### Reading passage
########

The proposed method utilizes tensors of shape $1\times 26\times 26$ with all values being equal to $+1$ for live and $-1$ for spoof fingerprints as the ground truth for the network. We obtain the ground-truth tensors while sampling images form the dataset. Upon sampling images from the dataset, we first gather all live samples corresponding to a specific sensor. For each of these live samples, a $1\times 26\times 26$ tensor filled with $+1$ values is generated and paired with the sample. Similarly, for each spoof sample, we generate a corresponding tensor filled with $-1$ and pair it with the sample. Once the ground-truth tensors are prepared for both live and spoof samples, we apply a series of data processing steps as outlined in Section 4.2. After the processing of samples, the output for each fingerprint sample includes the processed image, its corresponding ground-truth tensor, and the size of the detected fingerprint. The size of the fingerprint is later used to add noise at the exact position of the fingerprint.

The Mean Square Error is employed as the loss function, and Stochastic Gradient Descent is the optimization procedure. The optimization procedure seeks to minimize the difference at each position of the $1\times 26\times 26$ map. This setup enables the network to learn to label the input image pixel-wise as live or spoof. Notably, the zero-background present in both live and spoof images is automatically trained to be associated with the neutral zero value in the response map.

4.4. Training Parameters

To ensure reasonable variance for the network, we employ Xavier initialization [48] to initialize the weights of the network before starting the training. A batch size of two and a learning rate of $0.01$ are used for training the base Spoof Detection network. Training is conducted separately for each data module; the network is exposed to approximately 1000 positive-labeled images (i.e., live fingerprint images) and about 1000 to 1500 negative-labeled images (i.e., spoof fingerprint images) from the LivDet 2015 and LivDet 2017 datasets [7,10]. The network is then trained for around 512 epochs on the LivDet 2015 dataset and for 1000 epochs on the LivDet 2017 dataset, which took approximately one day for all the scanners.

4.5. Training Ensemble Members

Upon completing the training of the Spoof Detection CNN, referred to as the “Pretrained CNN” in Figure 3, we employ the network to extract an activation map for a given input image. We apply the aforementioned pre-processing and data augmentation steps to prepare an input of size $1\times 512\times 512$, and we subsequently feed the input into the base network to generate a response map of size $1\times 26\times 26$. The activation map is generated from the last “ReLU” operation of the Spoof Detection network by performing a backward pass on the generated response map, as defined in Section 3. We then employ a threshold on the activation map to identify the most-active regions.

The analysis presented in Figure 7 provides insightful observations regarding the impact of threshold settings on the processing of fingerprint images in our study. Specifically, it highlights that when lower threshold values are employed, a substantial portion of the input fingerprint image becomes obscured. This obscuration leads to the loss of essential features, which are vital for the accurate identification of live and spoof fingerprints. In light of the ablation study presented in Section 5.6, we set the optimal threshold value as $t=0.9$ to achieve the results presented in this study for all the sensors.

########

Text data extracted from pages
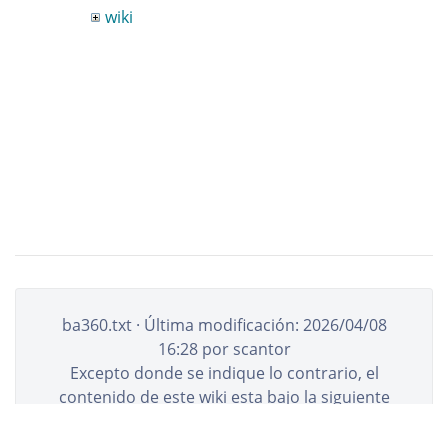
wiki
ba360.txt
· Última modificación:
2026/04/08
16:28
por
scantor
Excepto donde se indique lo contrario, el
contenido de este wiki esta bajo la siguiente
licencia:
CC Attribution-Noncommercial-
Share Alike 4.0 International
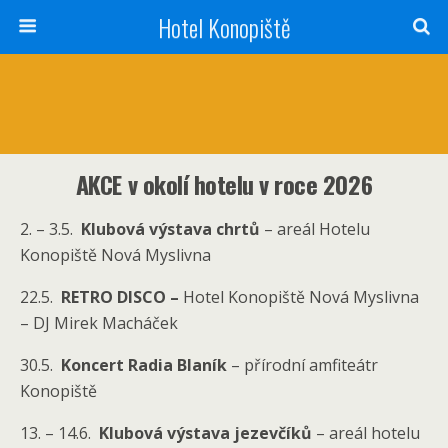
Hotel Konopiště
AKCE v okolí hotelu v roce 2026
2. – 3.5.
Klubová výstava chrtů
– areál Hotelu
Konopiště Nová Myslivna
22.5.
RETRO DISCO –
Hotel Konopiště Nová Myslivna
– DJ Mirek Macháček
30.5.
Koncert Radia Blaník
– přírodní amfiteátr
Konopiště
13. – 14.6.
Klubová výstava jezevčíků
– areál hotelu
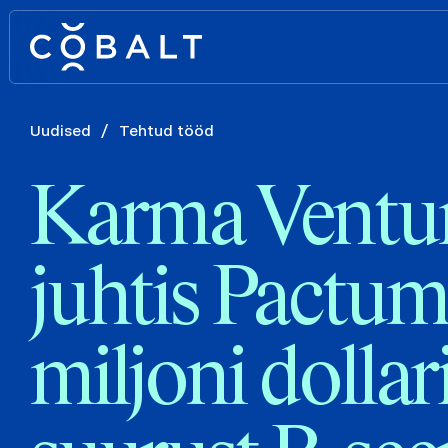
Uudised
/
Tehtud tööd
Karma Ventu
juhtis Pactum
miljoni dollar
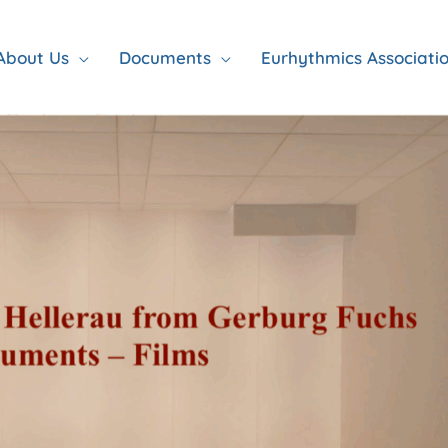
About Us
Documents
Eurhythmics Associati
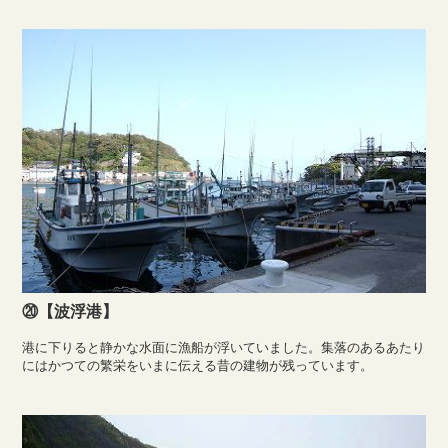
⑳【波浮港】
港に下りると静かな水面に漁船が浮いていました。集落のあるあたり
にはかつての繁栄をいまに伝える昔の建物が残っています。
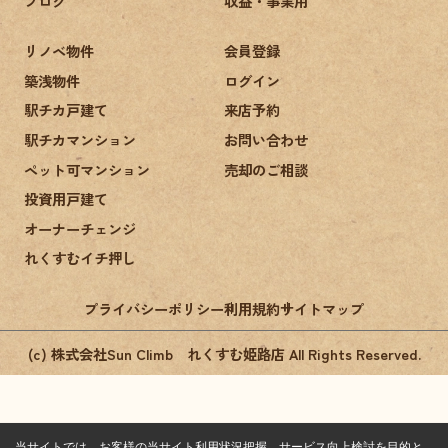
ブログ
収益・事業用
リノベ物件
会員登録
築浅物件
ログイン
駅チカ戸建て
来店予約
駅チカマンション
お問い合わせ
ペット可マンション
売却のご相談
投資用戸建て
オーナーチェンジ
れくすむイチ押し
プライバシーポリシー
利用規約
サイトマップ
(c) 株式会社Sun Climb れくすむ姫路店 All Rights Reserved.
当サイトでは、お客様の当サイト利用状況把握、サービス向上検討を目的と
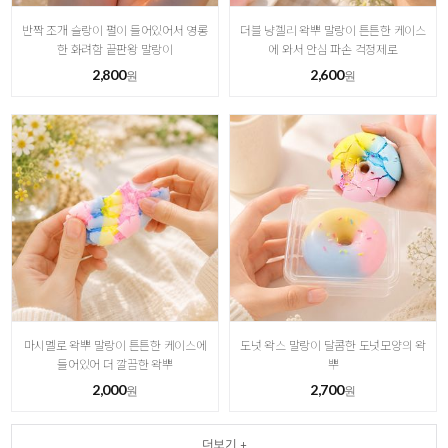
반짝 조개 슬랑이 펄이 들어있어서 영롱
더블 냥젤리 왁뿌 말랑이 튼튼한 케이스
한 화려함 끝판왕 말랑이
에 와서 안심 파손 걱정제로
2,800
2,600
원
원
마시멜로 왁뿌 말랑이 튼튼한 케이스에
도넛 왁스 말랑이 달콤한 도넛모양의 왁
들어있어 더 깔끔한 왁뿌
뿌
2,000
2,700
원
원
더보기 +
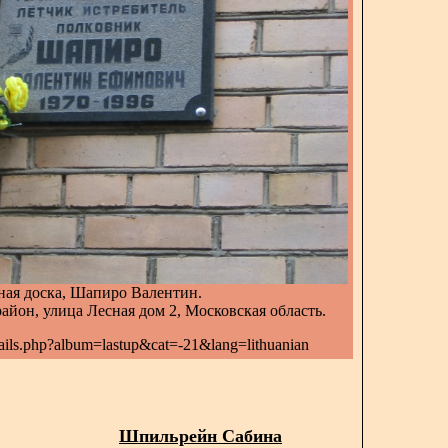
ая доска, Шапиро Валентин.
айон, улица Лесная дом 2, Московская область.
nails.php?album=lastup&cat=-21&lang=lithuanian
Шпильрейн Сабина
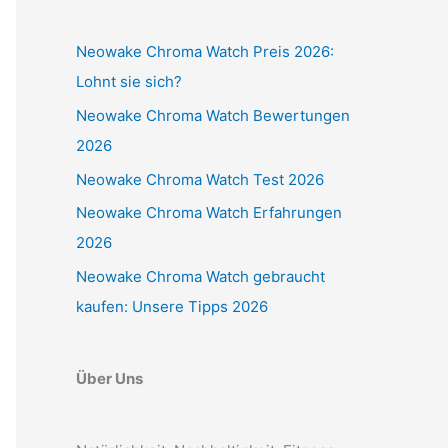
Neowake Chroma Watch Preis 2026:
Lohnt sie sich?
Neowake Chroma Watch Bewertungen
2026
Neowake Chroma Watch Test 2026
Neowake Chroma Watch Erfahrungen
2026
Neowake Chroma Watch gebraucht
kaufen: Unsere Tipps 2026
Über Uns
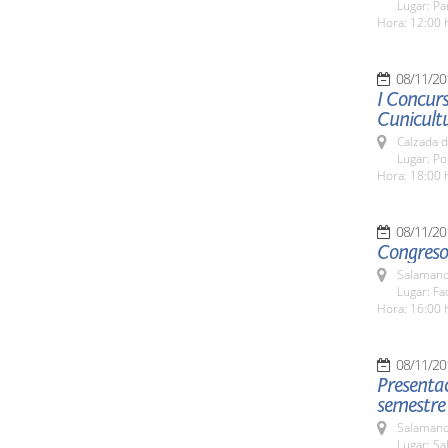
Lugar: Pa
Hora: 12:00 
08/11/20
I Concurs
Cunicult
Calzada d
Lugar: Po
Hora: 18:00 
08/11/20
Congreso 
Salamanc
Lugar: Fa
Hora: 16:00 
08/11/20
Presentac
semestre
Salamanc
Lugar: Sa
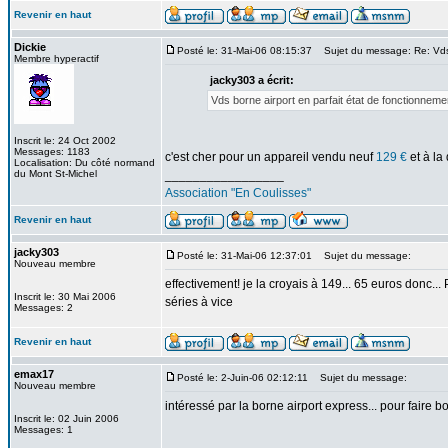
Revenir en haut
Dickie
Posté le: 31-Mai-06 08:15:37
Sujet du message: Re: Vds 
Membre hyperactif
jacky303 a écrit:
Vds borne airport en parfait état de fonctionnem
Inscrit le: 24 Oct 2002
Messages: 1183
c'est cher pour un appareil vendu neuf
129 €
et à la
Localisation: Du côté normand
du Mont St-Michel
_________________
Association "En Coulisses"
Revenir en haut
jacky303
Posté le: 31-Mai-06 12:37:01
Sujet du message:
Nouveau membre
effectivement! je la croyais à 149... 65 euros donc...
Inscrit le: 30 Mai 2006
séries à vice
Messages: 2
Revenir en haut
emax17
Posté le: 2-Juin-06 02:12:11
Sujet du message:
Nouveau membre
intéressé par la borne airport express... pour faire b
Inscrit le: 02 Juin 2006
Messages: 1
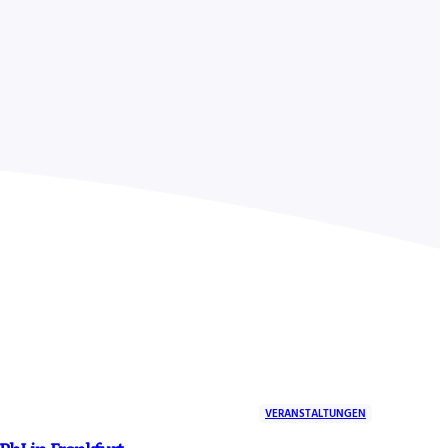
VERANSTALTUNGEN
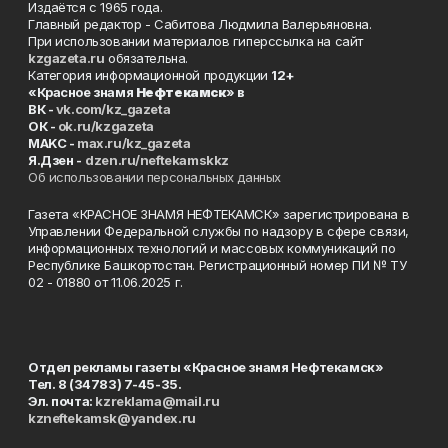
Издаётся с 1965 года.
Главный редактор - Сабитова Людмила Валерьяновна.
При использовании материалов гиперссылка на сайт
kzgazeta.ru
обязательна.
Категория информационной продукции
12+
«Красное знамя
Нефтекамск
» в
ВК -
vk.com/kz_gazeta
ОК -
ok.ru/kzgazeta
MAKC -
max.ru/kz_gazeta
Я.Дзен -
dzen.ru/neftekamskkz
Об использовании персональных данных
Газета «КРАСНОЕ ЗНАМЯ НЕФТЕКАМСК» зарегистрирована в
Управлении Федеральной службы по надзору в сфере связи,
информационных технологий и массовых коммуникаций по
Республике Башкортостан. Регистрационный номер ПИ № ТУ
02 - 01880 от 11.06.2025 г.
Отдел рекламы газеты «Красное знамя Нефтекамск»
Тел. 8 (34783) 7-45-35.
Эл. почта:
kzreklama@mail.ru
kzneftekamsk@yandex.ru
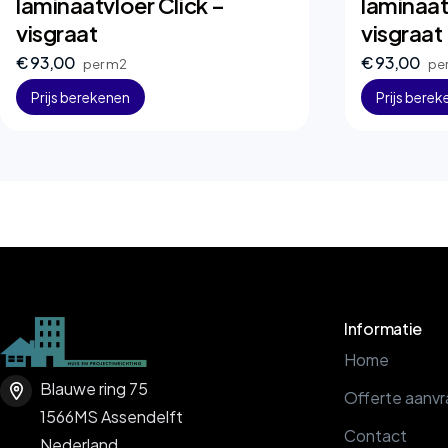
laminaatvloer Click –
laminaat
visgraat
visgraat
€ 93,00
€ 93,00
per m2
pe
Prijs berekenen
Prijs bere
Informatie
Home
Blauwe ring 75
Offerte aanv
1566MS Assendelft
Contact
Nederland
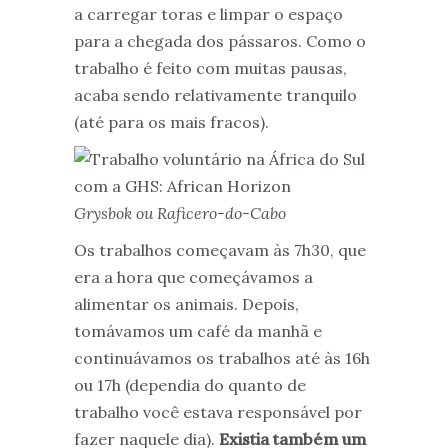
a carregar toras e limpar o espaço
para a chegada dos pássaros. Como o
trabalho é feito com muitas pausas,
acaba sendo relativamente tranquilo
(até para os mais fracos).
Grysbok ou Raficero-do-Cabo
Os trabalhos começavam às 7h30, que
era a hora que começávamos a
alimentar os animais. Depois,
tomávamos um café da manhã e
continuávamos os trabalhos até às 16h
ou 17h (dependia do quanto de
trabalho você estava responsável por
fazer naquele dia).
Existia também um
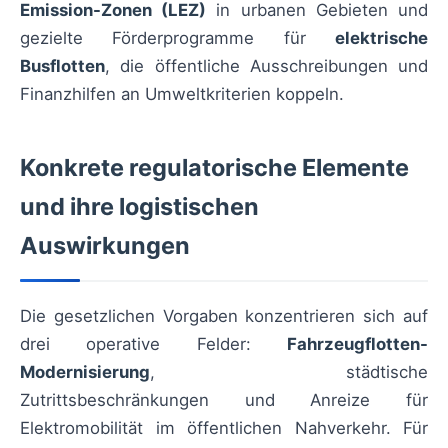
Emission-Zonen (LEZ)
in urbanen Gebieten und
gezielte Förderprogramme für
elektrische
Busflotten
, die öffentliche Ausschreibungen und
Finanzhilfen an Umweltkriterien koppeln.
Konkrete regulatorische Elemente
und ihre logistischen
Auswirkungen
Die gesetzlichen Vorgaben konzentrieren sich auf
drei operative Felder:
Fahrzeugflotten-
Modernisierung
, städtische
Zutrittsbeschränkungen und Anreize für
Elektromobilität im öffentlichen Nahverkehr. Für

########

### Task
In the fingerprint spoof detection passage, copy word for word everything from "4.4. Training Parameters" down to "all the scanners.".

### Answer to the problem
4.4. Training Parameters

To ensure reasonable variance for the network, we employ Xavier initialization [48] to initialize the weights of the network before starting the training. A batch size of two and a learning rate of $0.01$ are used for training the base Spoof Detection network. Training is conducted separately for each data module; the network is exposed to approximately 1000 positive-labeled images (i.e., live fingerprint images) and about 1000 to 1500 negative-labeled images (i.e., spoof fingerprint images) from the LivDet 2015 and LivDet 2017 datasets [7,10]. The network is then trained for around 512 epochs on the LivDet 2015 dataset and for 1000 epochs on the LivDet 2017 dataset, which took approximately one day for all the scanners.